Does anyone know of a source to get plastic drop side hardware for a crib - JUST the hardware, not the mattress springs as well - other than Products America?

They are giving me a hard time about ordering - I want to replace the hardware on a crib I have where one piece has broken. They say "It might not be safe!"

I say, how is it so different than building from scratch???

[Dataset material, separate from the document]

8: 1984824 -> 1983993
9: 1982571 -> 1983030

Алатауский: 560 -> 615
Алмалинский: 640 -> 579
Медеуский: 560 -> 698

You can find the hardware bundled with a mattress spring on at least one other site, but I don't need the springs. Just the hardware. Would like to save this crib from the landfill.


----------



## dbhost (Jan 28, 2008)

Try a hardware store that is a full line Hillman Fastener dealer. If I recall correctly Hillman had pretty much every bit of hardware you could want for furniture including some very obsolete stuff... Your best bet is to try your local Ace Hardware dealer, if they don't have an item in stock, most of them are more than happy to special order you stuff..


----------



## Handyman (Jan 2, 2008)

MotorcycleRex said:


> Does anyone know of a source to get plastic drop side hardware for a crib - JUST the hardware, not the mattress springs as well - other than Products America?.....



You can try /www.rufkahrs.com/hardw4/bedbaby1.html
http://www.leevalley.com


----------



## MotorcycleRex (Nov 18, 2008)

Handyman said:


> You can try /www.rufkahrs.com/hardw4/bedbaby1.html



I LOVE you!!!!!!!!!!!!!!!!!!!!!!!!!!!!!!!!!!!!!!!!! I think that is what I need!

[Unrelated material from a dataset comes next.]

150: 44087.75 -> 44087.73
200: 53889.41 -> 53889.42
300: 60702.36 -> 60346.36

I just yelled so loud I think I woke one of the babies. :clap:

Well actually that's :thumbdown:.

I was just going to reply and say those other links didn't work and you edited.

Thank you SOOOOOOOOOOOOOOOO much.

eta - arg. I need it in white and they only have beige but that's better than nothing, that's for sure...


----------



## Handyman (Jan 2, 2008)

MotorcycleRex said:


> I LOVE you!!!!!!!!!!!!!!!!!!!!!!!!!!!!!!!!!!!!!!!!! I think that is what I need!
> 
> I just yelled so loud I think I woke one of the babies. :clap:
> 
> ...


You are most welcome. The first 3 links I posted are the standerd answer for hardware questions. How ever after I posted the links I checked them my self and when I hit a dead in, I went on a short tour of the WWW and found what you where really asking for. And not just 3 empty links. Ask any time. I am an internet junky.:yes:


----------



## Handyman (Jan 2, 2008)

MotorcycleRex said:


> .......
> 
> eta - arg. I need it in white and they only have beige but that's better than nothing, that's for sure...

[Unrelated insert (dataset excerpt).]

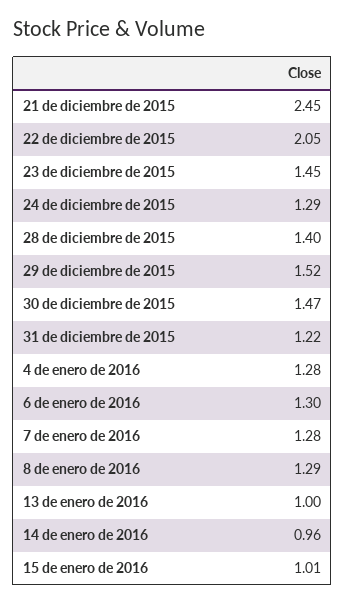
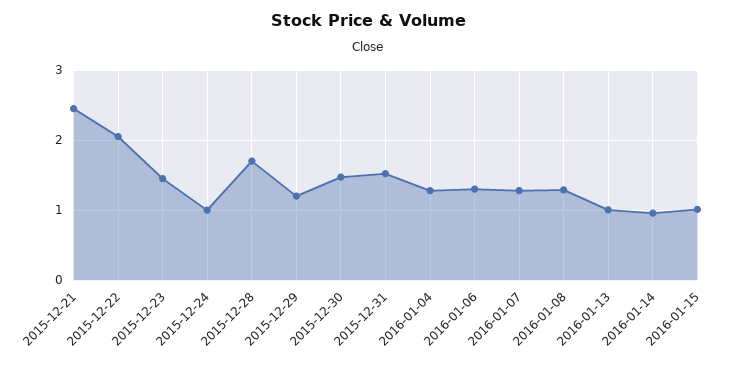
24 de diciembre de 2015: 1.29 -> 1
28 de diciembre de 2015: 1.4 -> 1.7
29 de diciembre de 2015: 1.52 -> 1.2
31 de diciembre de 2015: 1.22 -> 1.5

You may send them an email or look for a number to call them. They may have it in white and just don't show it. It don't hurt to ask.


----------



## MotorcycleRex (Nov 18, 2008)

Emailed - no dice. So either I replace the broken side and have white on one side and beige on the other (which won't look THAT bad and beats a non-functioning drop side) OR I give up OR I look for another crib with something else wrong but usable hardware to cannabolize.

Thanks SO much for your help!!!


----------



## Handyman (Jan 2, 2008)

MotorcycleRex said:


> Emailed - no dice. So either I replace the broken side and have white on one side and beige on the other (which won't look THAT bad and beats a non-functioning drop side) OR I give up OR I look for another crib with something else wrong but usable hardware to cannabolize.
> 
> Thanks SO much for your help!!!


Well if the price is in your budget, replace both sides. Then it wont look bad at all.


----------



## MotorcycleRex (Nov 18, 2008)

Handyman said:


> Well if the price is in your budget, replace both sides. Then it wont look bad at all.


Actually considering this route, too. Price is not an issue... at this point I think my husband would be happy if I just bought a new crib altogether. But the pigheaded side of me is determined to fix this one, especially since I've been told I can't... and the tree-hugger side of me is determined to keep an otherwise perfectly good crib out of the landfill...


----------